1806
Jena-Auerstedt
On a single October day, two French armies annihilated the Prussian military machine that Europe had feared since Frederick the Great. Napoleon rode into Berlin two weeks later. Humiliation drove Prussian reformers - Stein, Scharnhorst, Clausewitz - to rebuild the army that would one day unify Germany. Hegel, watching Napoleon ride through Jena, called him the world-soul on horseback, history in the saddle.
Cape Colony Taken by Britain
British troops landed at Table Bay and, after a short battle with the Dutch garrison, occupied the Cape. It was a strategic move against French-allied Holland; it became permanent. Tens of thousands of Afrikaners would eventually trek inland to escape English rule, and the Cape became the hinge of British power in southern Africa.
Confederation of the Rhine
Sixteen German princes, bribed and bullied by Napoleon, formally left the Holy Roman Empire and joined a French-protected Confederation. Three weeks later Francis II laid down the thousand-year imperial crown. The map of central Europe was a blank slate awaiting whatever Paris chose to draw. The empire that Charlemagne had founded and Voltaire had mocked as neither holy, nor Roman, nor an empire, was finally dead.
Holy Roman Empire Dissolved
Francis II, under pressure from Napoleon and abandoned by the Rhenish princes, formally laid down the thousand-year-old crown of the Holy Roman Empire.
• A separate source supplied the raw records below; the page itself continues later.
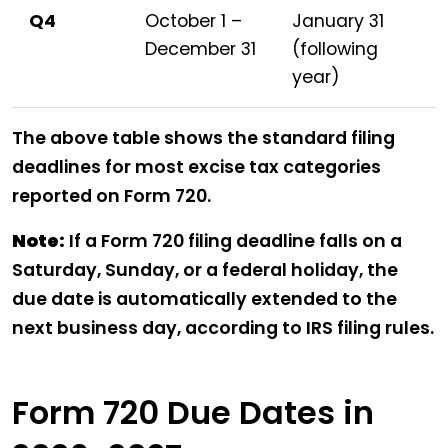
Q4
October 1 –
January 31
December 31
(following
year)
The above table shows the standard filing
deadlines for most excise tax categories
reported on Form 720.
Note:
If a Form 720 filing deadline falls on a
Saturday, Sunday, or a federal holiday, the
due date is automatically extended to the
next business day, according to IRS filing rules.
Form 720 Due Dates in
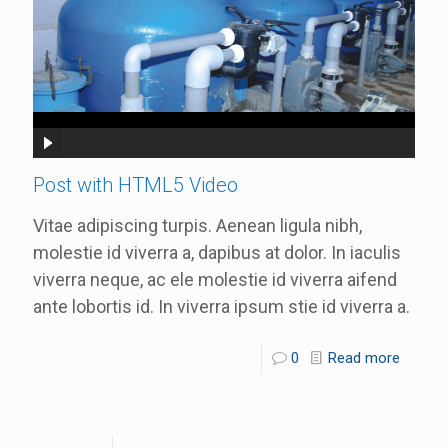
Post with HTML5 Video
Vitae adipiscing turpis. Aenean ligula nibh,
molestie id viverra a, dapibus at dolor. In iaculis
viverra neque, ac ele molestie id viverra aifend
ante lobortis id. In viverra ipsum stie id viverra a.
0
Read more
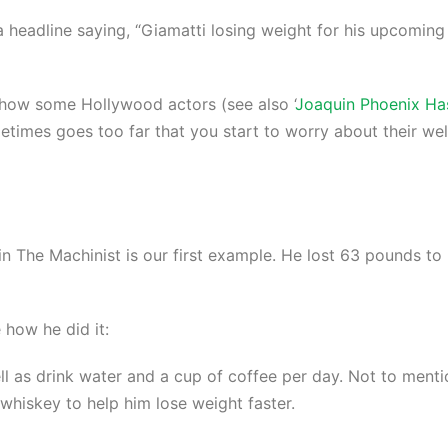
 a headline saying, “Giamatti losing weight for his upcoming
en how some Hollywood actors (see also ‘
Joaquin Phoenix Ha
sometimes goes too far that you start to worry about their wel
or in The Machinist is our first example. He lost 63 pounds 
 how he did it:
ll as drink water and a cup of coffee per day. Not to ment
 whiskey to help him lose weight faster.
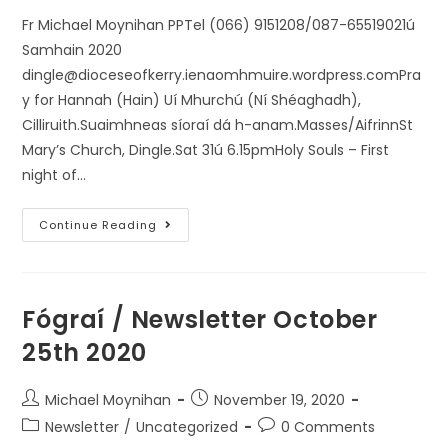
Fr Michael Moynihan PPTel (066) 9151208/087-65519021ú
Samhain 2020
dingle@dioceseofkerry.ienaomhmuire.wordpress.comPra
y for Hannah (Hain) Uí Mhurchú (Ní Shéaghadh),
Cilliruith.Suaimhneas síoraí dá h-anam.Masses/AifrinnSt
Mary’s Church, Dingle.Sat 31ú 6.15pmHoly Souls – First
night of…
Continue Reading
Fógraí / Newsletter October
25th 2020
Michael Moynihan
November 19, 2020
Newsletter
/
Uncategorized
0 Comments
The empire had long been, in Voltaire's gibe, neither holy, Roman, nor an empire, but its dissolution closed a medieval institution that had defined central Europe since Charlemagne.
Continental System Decreed
From Berlin, Napoleon ordered Europe to close its ports to British ships. No tea, no sugar, no Manchester cotton. The blockade was meant to strangle London and instead starved French allies, spawned smugglers from Hamburg to Salonika, and gave Britain a useful grievance against Russia. The system's enforcement eventually drew Napoleon into the disastrous Spanish and Russian campaigns that would destroy his empire.